Families In The YSR Colony In Vijayawada Keep Their Girls Away From School
The Logical Indian Crew Andhra Pradesh
June 19th, 2019 / 6:18 PM
Image Credit: Indian Express (Representational)
The central government has implemented multiple schemes such as Beti Bachao, Beti Padao, Badi Pilustondi, and Kishori Vikasam to ensure girls from all across the country receive education and live a better life. However, instances of empty benches in various government girls schools are daunting the government.
Recently it was found out that YSR colony, in Vijayawada, which houses more than 100 Gujarati families do not send girls to school, The Hindu reported.

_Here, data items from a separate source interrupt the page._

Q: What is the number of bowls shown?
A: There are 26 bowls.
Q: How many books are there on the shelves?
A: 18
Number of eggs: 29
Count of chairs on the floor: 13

The families belong from different districts in Gujarat and have settled in the state of Andhra Pradesh for quite a long time. These 100 families were shifted to the government constructed YSR colony a few years back. Previous to that, around 300 families were dwelling in the colony.

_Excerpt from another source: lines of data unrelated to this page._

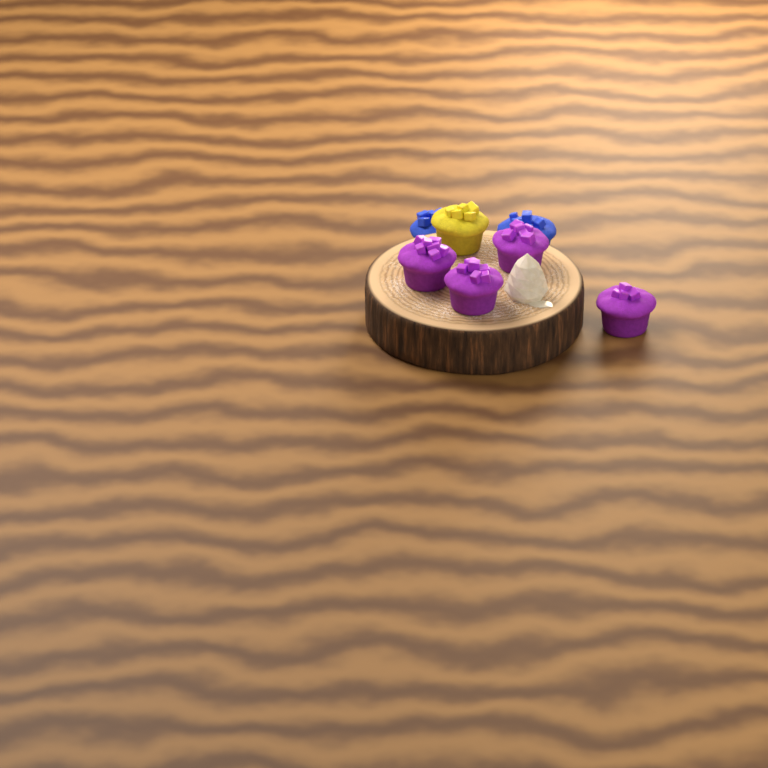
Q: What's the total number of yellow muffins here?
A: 1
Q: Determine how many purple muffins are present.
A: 4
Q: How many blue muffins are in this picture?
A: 2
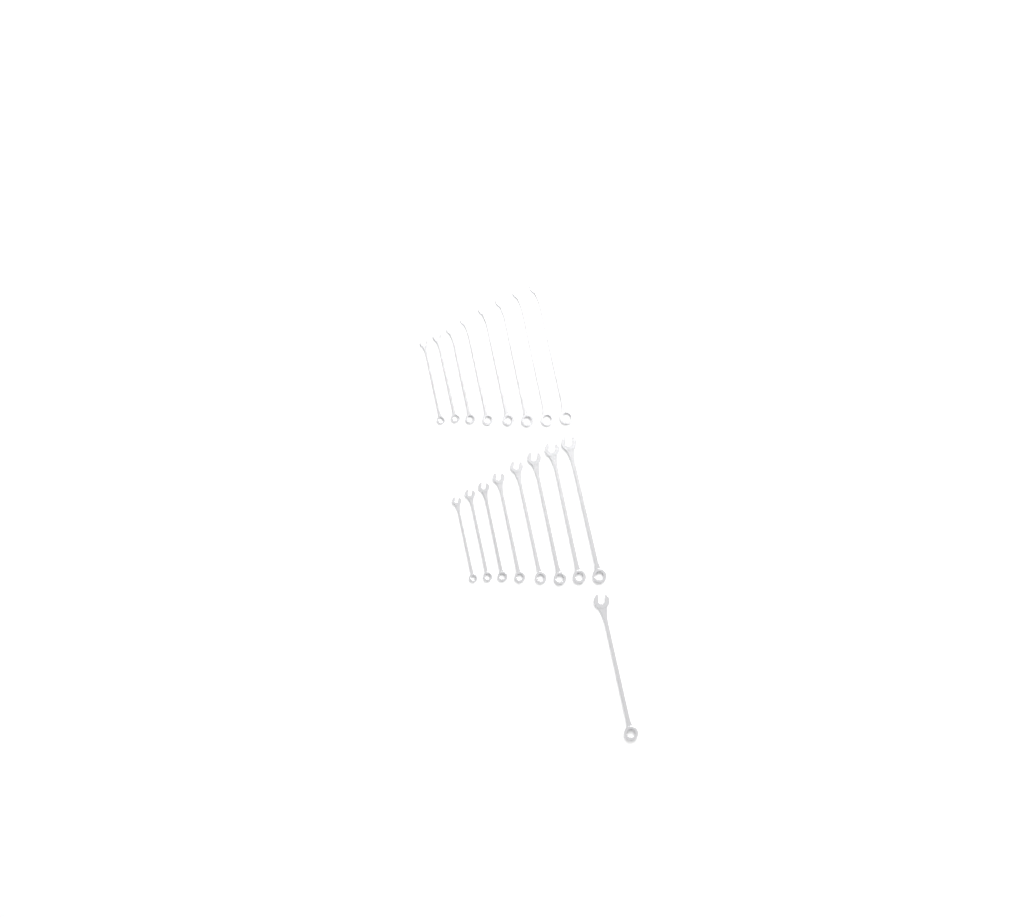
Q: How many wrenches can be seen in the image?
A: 17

The government officials overseeing the colony said that the parents only sent boys to the schools. The girls are made to do domestic work and stitching after they turn 10. It was found that even the number of school dropouts among boys were high.
In the colony, there is a high school, an elementary school, and an NCLP School (Special Training Centre). A school staff requesting anonymity told The Hindu that despite having schools in the area, parents do not send their adolescent daughters to the high schools.
The Gujarati families who earn their livelihood by selling clothes admit their children in primary sections. However, once a girl reaches higher classes, they are taken out from the school, said a school teacher from the area.
D. Anjaneya Reddy, Project Director of National Child Labour Project, said the girls who are in classes three, four, and five are enrolled in the NCLP school in the colony.
Mr Reddy further pointed out that due to tradition in their families and a growing crime rate against women, the girl students are prevented from sending their daughters to the schools. He also added that increasing cases of romantic affairs among youngsters made these parents reluctant to send their girls to schools.
The NCLP staffs are knocking every door in the colony to spread the importance of education.
One of the family members Bhanu (name changed) told The Hindu that they purchase used clothes, wash them, and then restitch them before selling them. He said women in the families provide a helping hand to the male members in the process. An NGO member has said that elders in the families do not encourage education among girl child, which results in child marriages.
One of the girl from the colony said that she and her sister used to go to school together. However, after her sister passed the fifth class last year, her parents withdrew her admission from the school as well.